The 9th Circuit ruled yesterday that individuals who finds themselves on a government no-fly or watch list can have their case against the Terrorist Screening Center (TSC), the governmental agency responsible for putting them on the list, heard by a federal District Court. While the Transportation Security Agency (TSA) compels airlines to match their flight manifests against the list in their search for “bad people,” it is the TSC (a joint venture among the FBI, CIA, and departments of State and Homeland Security) that actually compiles the lists. This is the first time any court will hear such a case.
Monday’s ruling involves Rahinah Ibrahim, a Stanford doctoral student in architecture who was stopped at a United Airlines counter in San Francisco in January 2005 when an employee spotted her name on the no-fly list. A phone call was fielded by a private contractor who instructed that she be arrested. She was handcuffed in front of her 14-year-old daughter, held in custody for two hours and then released by orders of the FBI.
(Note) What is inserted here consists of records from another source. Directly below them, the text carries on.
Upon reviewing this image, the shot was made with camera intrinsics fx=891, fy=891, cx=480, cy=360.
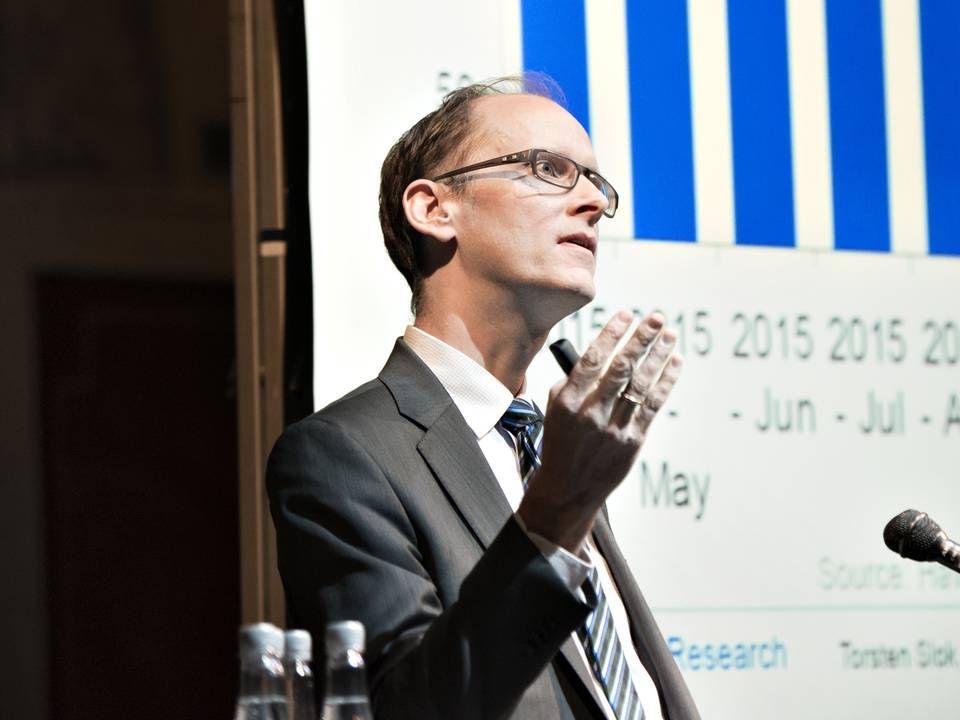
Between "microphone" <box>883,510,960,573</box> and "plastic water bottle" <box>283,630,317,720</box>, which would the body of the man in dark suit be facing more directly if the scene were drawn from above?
the microphone

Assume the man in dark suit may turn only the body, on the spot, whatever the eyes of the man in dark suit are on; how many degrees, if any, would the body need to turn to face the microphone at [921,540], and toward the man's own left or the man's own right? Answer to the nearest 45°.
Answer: approximately 45° to the man's own left

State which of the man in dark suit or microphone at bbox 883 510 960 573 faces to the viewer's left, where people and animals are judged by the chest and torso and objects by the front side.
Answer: the microphone

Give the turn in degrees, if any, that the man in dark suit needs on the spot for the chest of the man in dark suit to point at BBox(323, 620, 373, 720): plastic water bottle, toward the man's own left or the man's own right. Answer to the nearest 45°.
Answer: approximately 45° to the man's own right

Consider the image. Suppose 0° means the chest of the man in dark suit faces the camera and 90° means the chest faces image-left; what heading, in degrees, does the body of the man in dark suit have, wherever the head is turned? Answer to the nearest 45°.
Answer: approximately 315°

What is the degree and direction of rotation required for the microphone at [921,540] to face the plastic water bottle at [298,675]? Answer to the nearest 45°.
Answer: approximately 45° to its left

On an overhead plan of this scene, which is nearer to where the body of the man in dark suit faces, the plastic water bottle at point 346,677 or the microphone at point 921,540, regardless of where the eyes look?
the microphone

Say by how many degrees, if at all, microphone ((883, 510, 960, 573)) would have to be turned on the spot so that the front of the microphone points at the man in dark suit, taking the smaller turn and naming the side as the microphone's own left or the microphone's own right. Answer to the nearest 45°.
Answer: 0° — it already faces them

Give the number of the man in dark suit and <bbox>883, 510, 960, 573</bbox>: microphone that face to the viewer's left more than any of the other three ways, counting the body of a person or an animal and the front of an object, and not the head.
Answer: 1

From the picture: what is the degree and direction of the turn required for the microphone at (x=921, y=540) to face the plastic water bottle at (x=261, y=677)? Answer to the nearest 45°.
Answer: approximately 45° to its left

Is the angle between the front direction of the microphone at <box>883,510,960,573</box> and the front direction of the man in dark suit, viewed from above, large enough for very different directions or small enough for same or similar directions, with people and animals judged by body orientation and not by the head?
very different directions

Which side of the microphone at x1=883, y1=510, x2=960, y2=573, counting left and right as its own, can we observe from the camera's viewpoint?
left
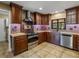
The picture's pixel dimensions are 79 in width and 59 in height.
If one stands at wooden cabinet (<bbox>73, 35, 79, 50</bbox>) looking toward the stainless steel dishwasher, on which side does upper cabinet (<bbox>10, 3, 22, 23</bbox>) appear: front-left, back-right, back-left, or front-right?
front-left

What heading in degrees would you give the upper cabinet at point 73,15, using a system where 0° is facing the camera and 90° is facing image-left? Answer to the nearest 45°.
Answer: approximately 45°

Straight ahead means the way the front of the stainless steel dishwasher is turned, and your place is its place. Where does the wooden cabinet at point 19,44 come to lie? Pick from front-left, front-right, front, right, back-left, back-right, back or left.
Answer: front

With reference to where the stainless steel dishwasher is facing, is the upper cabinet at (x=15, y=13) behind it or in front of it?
in front

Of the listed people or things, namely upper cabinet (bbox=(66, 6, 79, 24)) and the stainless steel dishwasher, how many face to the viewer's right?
0

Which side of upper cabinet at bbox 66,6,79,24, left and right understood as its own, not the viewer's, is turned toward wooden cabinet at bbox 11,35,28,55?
front

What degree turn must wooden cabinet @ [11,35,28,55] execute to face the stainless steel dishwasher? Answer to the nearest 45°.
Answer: approximately 45° to its left

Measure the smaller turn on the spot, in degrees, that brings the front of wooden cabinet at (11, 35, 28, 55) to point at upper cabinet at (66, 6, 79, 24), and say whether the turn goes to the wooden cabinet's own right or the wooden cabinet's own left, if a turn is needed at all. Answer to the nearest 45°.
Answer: approximately 45° to the wooden cabinet's own left

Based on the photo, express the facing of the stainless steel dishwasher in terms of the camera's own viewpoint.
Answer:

Ibrahim’s lawsuit against the TSA, claiming violations of her constitutional rights, is in the D.C. Circuit Court of Appeals due to jurisdictional and venue rules applicable for challenges to TSA orders. Her lawsuit against the TSC for putting her on the list, the government contractor for ordering her arrest, and the SFPD for arresting her, now can go forward in the District Court in San Francisco.